Comput Biol Med. 2023 Sep 9:166:107453. doi: 10.1016/j.compbiomed.2023.107453. Online ahead of print.

Abstract

Surgical workflow analysis is essential to help optimize surgery by encouraging efficient communication and the use of resources. However, the performance of phase recognition is limited by the use of information related to the presence of surgical instruments. To address the problem, we propose visual modality-based multimodal fusion for surgical phase recognition to overcome the limited diversity of information such as the presence of instruments. Using the proposed methods, we extracted a visual kinematics-based index related to using instruments, such as movement and their interrelations during surgery. In addition, we improved recognition performance using an effective convolutional neural network (CNN)-based fusion method for visual features and a visual kinematics-based index (VKI).
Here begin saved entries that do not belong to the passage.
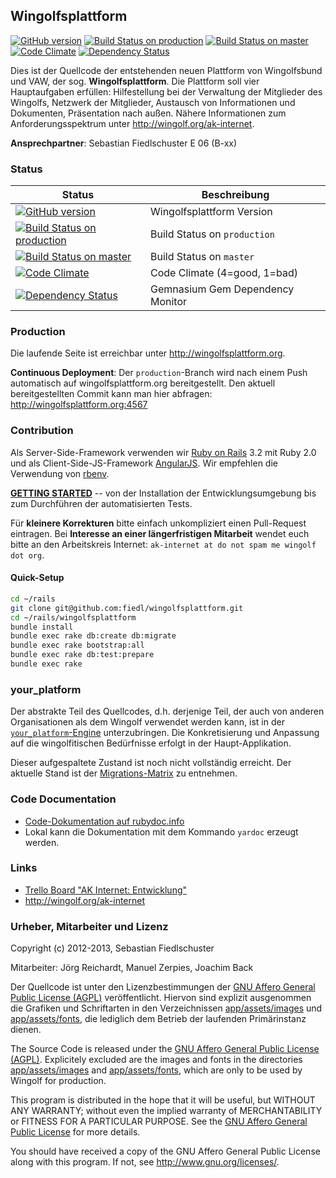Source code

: ## Wingolfsplattform

[![GitHub version](https://badge.fury.io/gh/fiedl%2Fwingolfsplattform.png)](http://badge.fury.io/gh/fiedl%2Fwingolfsplattform)
[![Build Status on production](https://travis-ci.org/fiedl/wingolfsplattform.png?branch=production "production")](https://travis-ci.org/fiedl/wingolfsplattform)
[![Build Status on master](https://travis-ci.org/fiedl/wingolfsplattform.png?branch=master "master")](https://travis-ci.org/fiedl/wingolfsplattform)
[![Code Climate](https://codeclimate.com/github/fiedl/wingolfsplattform.png)](https://codeclimate.com/github/fiedl/wingolfsplattform)
[![Dependency Status](https://gemnasium.com/fiedl/wingolfsplattform.png)](https://gemnasium.com/fiedl/wingolfsplattform)

Dies ist der Quellcode der entstehenden neuen Plattform von Wingolfsbund und VAW, der sog. **Wingolfsplattform**. Die Plattform soll vier Hauptaufgaben erfüllen: Hilfestellung bei der Verwaltung der Mitglieder des Wingolfs, Netzwerk der Mitglieder, Austausch von Informationen und Dokumenten, Präsentation nach außen. 
Nähere Informationen zum Anforderungsspektrum unter http://wingolf.org/ak-internet.

**Ansprechpartner**:
Sebastian Fiedlschuster  E 06  (B-xx)

### Status

Status                                                                                                                                                            | Beschreibung
----------------------------------------------------------------------------------------------------------------------------------------------------------------- | --------------------------------
[![GitHub version](https://badge.fury.io/gh/fiedl%2Fwingolfsplattform.png)](http://badge.fury.io/gh/fiedl%2Fwingolfsplattform)                                    | Wingolfsplattform Version
[![Build Status on production](https://travis-ci.org/fiedl/wingolfsplattform.png?branch=production "production")](https://travis-ci.org/fiedl/wingolfsplattform)  | Build Status on `production`
[![Build Status on master](https://travis-ci.org/fiedl/wingolfsplattform.png?branch=master "master")](https://travis-ci.org/fiedl/wingolfsplattform)              | Build Status on `master`
[![Code Climate](https://codeclimate.com/github/fiedl/wingolfsplattform.png)](https://codeclimate.com/github/fiedl/wingolfsplattform)                             | Code Climate (4=good, 1=bad)
[![Dependency Status](https://gemnasium.com/fiedl/wingolfsplattform.png)](https://gemnasium.com/fiedl/wingolfsplattform)                                          | Gemnasium Gem Dependency Monitor

### Production

Die laufende Seite ist erreichbar unter http://wingolfsplattform.org.

**Continuous Deployment**: Der `production`-Branch wird nach einem Push automatisch auf wingolfsplattform.org bereitgestellt.
Den aktuell bereitgestellten Commit kann man hier abfragen: http://wingolfsplattform.org:4567


### Contribution

Als Server-Side-Framework verwenden wir [Ruby on Rails](http://rubyonrails.org/) 3.2 mit Ruby 2.0 und als Client-Side-JS-Framework [AngularJS](http://angularjs.org/). Wir empfehlen die Verwendung von [rbenv](https://github.com/sstephenson/rbenv/).

**[GETTING STARTED](https://github.com/fiedl/wingolfsplattform/wiki/Getting-Started)** -- von der Installation der Entwicklungsumgebung bis zum Durchführen der automatisierten Tests.

Für **kleinere Korrekturen** bitte einfach unkompliziert einen Pull-Request eintragen. Bei **Interesse an einer längerfristigen Mitarbeit** wendet euch bitte an den Arbeitskreis Internet: `ak-internet at do not spam me wingolf dot org`.

#### Quick-Setup

```bash
cd ~/rails
git clone git@github.com:fiedl/wingolfsplattform.git
cd ~/rails/wingolfsplattform
bundle install
bundle exec rake db:create db:migrate
bundle exec rake bootstrap:all
bundle exec rake db:test:prepare
bundle exec rake
```


### your_platform

Der abstrakte Teil des Quellcodes, d.h. derjenige Teil, der auch von anderen Organisationen als dem Wingolf verwendet werden kann, ist in der [`your_platform`-Engine](vendor/engines/your_platform) unterzubringen. Die Konkretisierung und Anpassung auf die wingolfitischen Bedürfnisse erfolgt in der Haupt-Applikation. 

Dieser aufgespaltete Zustand ist noch nicht vollständig erreicht. Der aktuelle Stand ist der [Migrations-Matrix](https://docs.google.com/spreadsheet/ccc?key=0ApsXX8JdKfoOdFVOSXdoSWp6MkVxWmVCUXU2U0IteWc&pli=1#gid=0) zu entnehmen.


### Code Documentation

* [Code-Dokumentation auf rubydoc.info](http://rubydoc.info/github/fiedl/wingolfsplattform/master/frames)
* Lokal kann die Dokumentation mit dem Kommando `yardoc` erzeugt werden.


### Links

* [Trello Board "AK Internet: Entwicklung"](https://trello.com/board/ak-internet-entwicklung/50006d110ad48e941e8496d2)
* http://wingolf.org/ak-internet


### Urheber, Mitarbeiter und Lizenz

Copyright (c) 2012-2013, Sebastian Fiedlschuster

Mitarbeiter: Jörg Reichardt, Manuel Zerpies, Joachim Back

Der Quellcode ist unter den Lizenzbestimmungen der [GNU Affero General Public License (AGPL)](AGPL.txt) veröffentlicht. Hiervon sind explizit ausgenommen die Grafiken und Schriftarten in den Verzeichnissen [app/assets/images](app/assets/images) und [app/assets/fonts](app/assets/fonts), die lediglich dem Betrieb der laufenden Primärinstanz dienen.

The Source Code is released under the [GNU Affero General Public License (AGPL)](AGPL.txt). Explicitely excluded are the images and fonts in the directories [app/assets/images](app/assets/images) and [app/assets/fonts](app/assets/fonts), which are only to be used by Wingolf for production.

This program is distributed in the hope that it will be useful,
but WITHOUT ANY WARRANTY; without even the implied warranty of
MERCHANTABILITY or FITNESS FOR A PARTICULAR PURPOSE.  See the
[GNU Affero General Public License](AGPL.txt) for more details.

You should have received a copy of the GNU Affero General Public License
along with this program.  If not, see <http://www.gnu.org/licenses/>.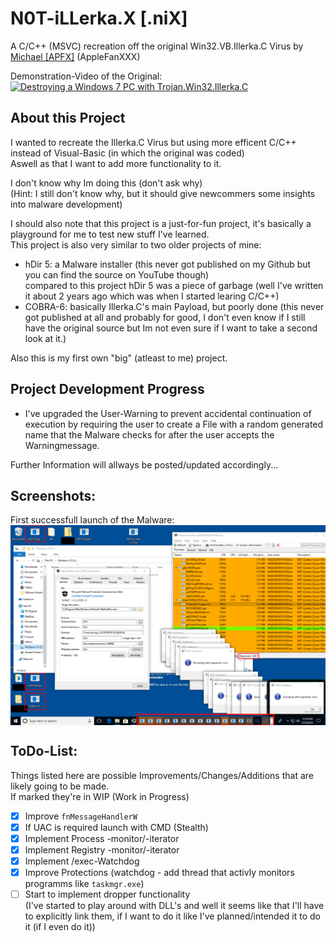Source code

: # N0T-iLLerka.X [.niX]

A C/C++ (MSVC) recreation off the original Win32.VB.Illerka.C Virus by [Michael [APFX]](https://www.youtube.com/channel/UCDo-73OtSjnMKVIEidGu2Xw) (AppleFanXXX)

Demonstration-Video of the Original:\
<a href="https://www.youtube.com/watch?v=HnRm9DBWzY8"><img height="180" src="https://img.youtube.com/vi/HnRm9DBWzY8/maxresdefault.jpg" alt="Destroying a Windows 7 PC with Trojan.Win32.Illerka.C"></a>

## About this Project
I wanted to recreate the Illerka.C Virus but using more efficent C/C++ instead of Visual-Basic (in which the original was coded)\
Aswell as that I want to add more functionality to it.
 
I don't know why Im doing this (don't ask why)\
(Hint: I still don't know why, but it should give newcommers some insights into malware development)

I should also note that this project is a just-for-fun project, it's basically a playground for me to test new stuff I've learned.\
This project is also very similar to two older projects of mine:
- hDir 5: a Malware installer (this never got published on my Github but you can find the source on YouTube though)\
  compared to this project hDir 5 was a piece of garbage (well I've written it about 2 years ago which was when I started learing C/C++)
- COBRA-6: basically Illerka.C's main Payload, but poorly done (this never got published at all and probably for good,
  I don't even know if I still have the original source but Im not even sure if I want to take a second look at it.)

Also this is my first own "big" (atleast to me) project.

## Project Development Progress
- I've upgraded the User-Warning to prevent accidental continuation of execution by requiring the user to create a File with a random generated name that the Malware checks for after the user accepts the Warningmessage.

Further Information will allways be posted/updated accordingly...

## Screenshots:
First successfull launch of the Malware:\
<a><img align="center" src="GitRes/MSEdge-Win10-VMWare-2019-09-18-21-44-00.png" alt="Windows 10 VM Screenshot"></a>

## ToDo-List:
Things listed here are possible Improvements/Changes/Additions that are likely going to be made.\
If marked they're in WIP (Work in Progress)

- [x] Improve `fnMessageHandlerW`
- [x] If UAC is required launch with CMD (Stealth)
- [x] Implement Process -monitor/-iterator
- [x] Implement Registry -monitor/-iterator
- [x] Implement /exec-Watchdog
- [x] Improve Protections (watchdog - add thread that activly monitors programms like `taskmgr.exe`)
- [ ] Start to implement dropper functionality\
  (I've started to play around with DLL's and well it seems like that I'll have to explicitly link them,
  if I want to do it like I've planned/intended it to do it (if I even do it))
The visual kinematics-based index improves the understanding of a surgical procedure since information is related to instrument interaction. Furthermore, these indices can be extracted in any environment, such as laparoscopic surgery, and help obtain complementary information for system kinematics log errors. The proposed methodology was applied to two multimodal datasets, a virtual reality (VR) simulator-based dataset (PETRAW) and a private distal gastrectomy surgery dataset, to verify that it can help improve recognition performance in clinical environments. We also explored the influence of a visual kinematics-based index to recognize each surgical workflow by the instrument's existence and the instrument's trajectory. Through the experimental results of a distal gastrectomy video dataset, we validated the effectiveness of our proposed fusion approach in surgical phase recognition. The relatively simple yet index-incorporated fusion we propose can yield significant performance improvements over only CNN-based training and exhibits effective training results compared to fusion based on Transformers, which require a large amount of pre-trained data.

Keywords: Multimodal learning; Surgical phase recognition; Surgical workflow; Visual kinematics-based index.